No, he needed her back
. The thought of losing her was nearly unbearable.
As surely, Kyri looked back at him, raising a hand to trace his cheek with her fingers. “I’ll come back. I promise.”
To say she wasn’t afraid would be a lie, but she would have both her bow and sword with her – that last hung now from a handsome white leather scabbard at her hip.
She took a breath and nodded.
No one missed the exchange.
John of Orland’s eyebrows shot up, startled, but Philip nodded as if he’d guessed as much.
All of the Fair knew.
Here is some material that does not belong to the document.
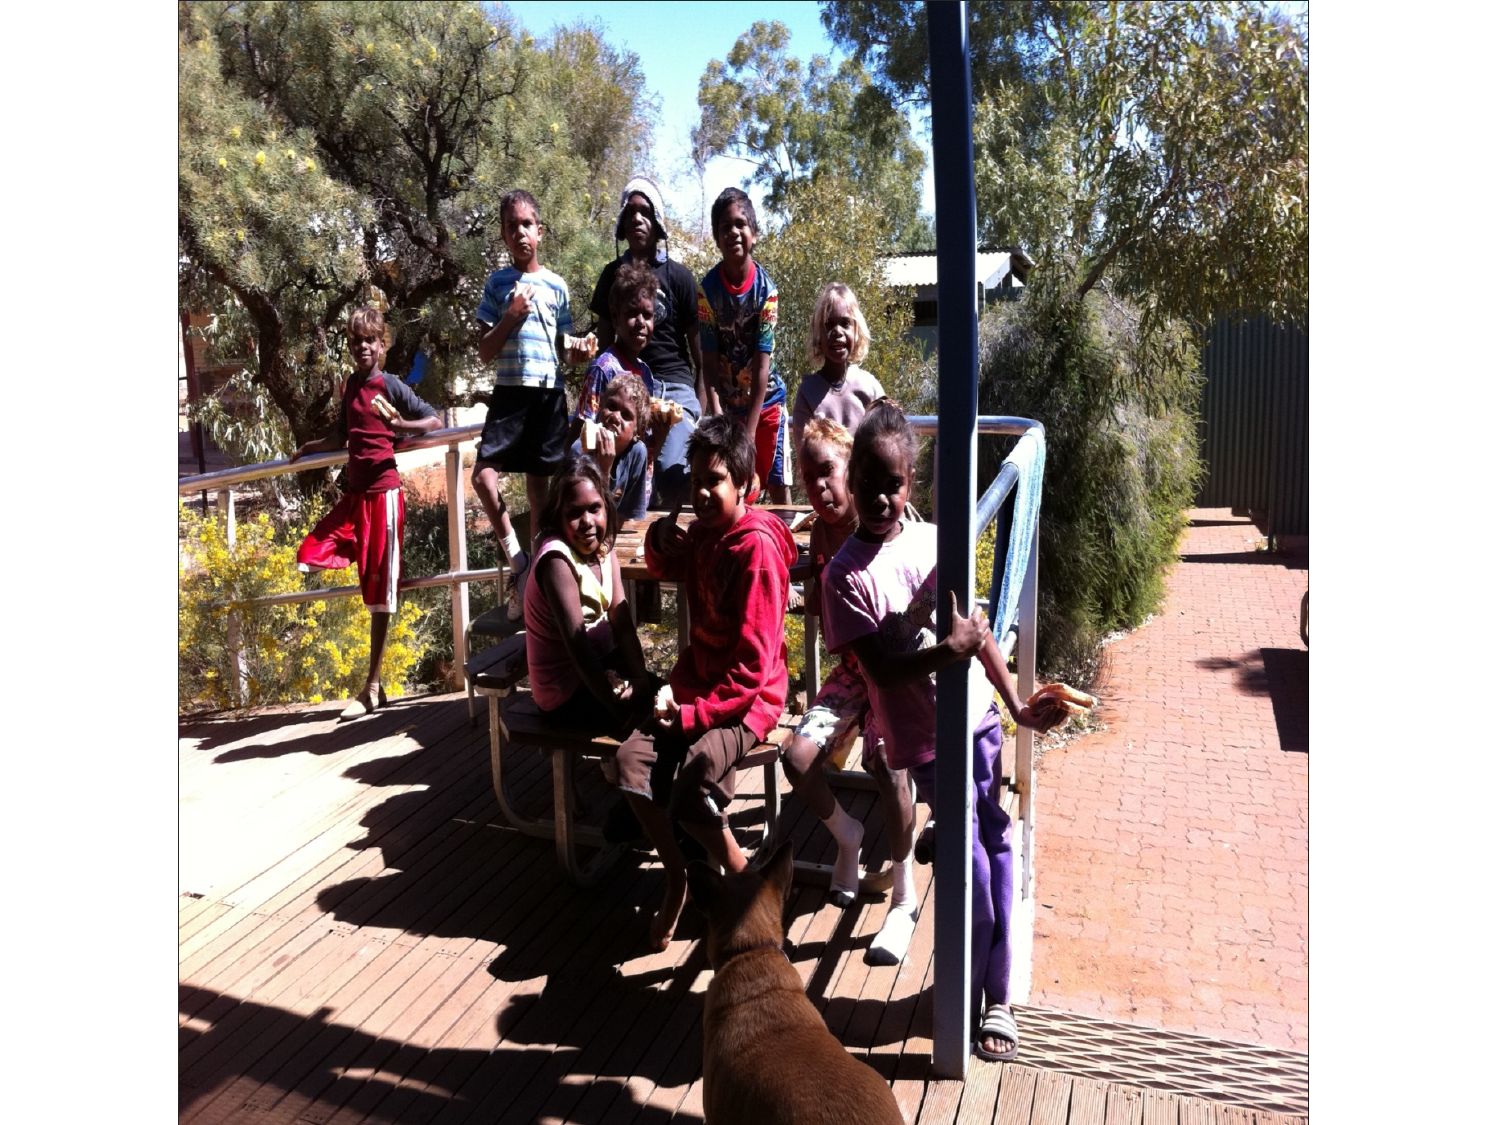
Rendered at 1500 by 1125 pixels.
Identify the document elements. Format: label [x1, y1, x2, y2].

picture [178, 0, 1309, 1125]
She was Kyri.
“Kyriay,” Oryan said, stepping forward, offering his hands. “Your Highness.”
She smiled and laughed.
In all the time Oryan had known her, he’d only called her that once and he didn’t know now as he hadn’t known then that he was repeating himself.
Now, however, wasn’t the time to discuss such things.
“Oryan,” she said instead, “I am always Kyri to you.”
Her fingers touched his lightly and then he leaned forward to brush a kiss across her cheek.
The gesture touched her deeply.
“Be careful,” Oryan said, his brown eyes showing much more concern than he’d voiced. “I would have you back as well. Perhaps not as much so as Morgan…but I still wouldn’t care to lose you, Kyriay, my friend. I’ve come to value you, personally as my friend and as an advisor I wouldn’t care to do without.”
“Oryan,” she said softly, hearing all he didn’t say. Her heart wrenched. “As you are my friend as well, and as close to my heart as any of mine.”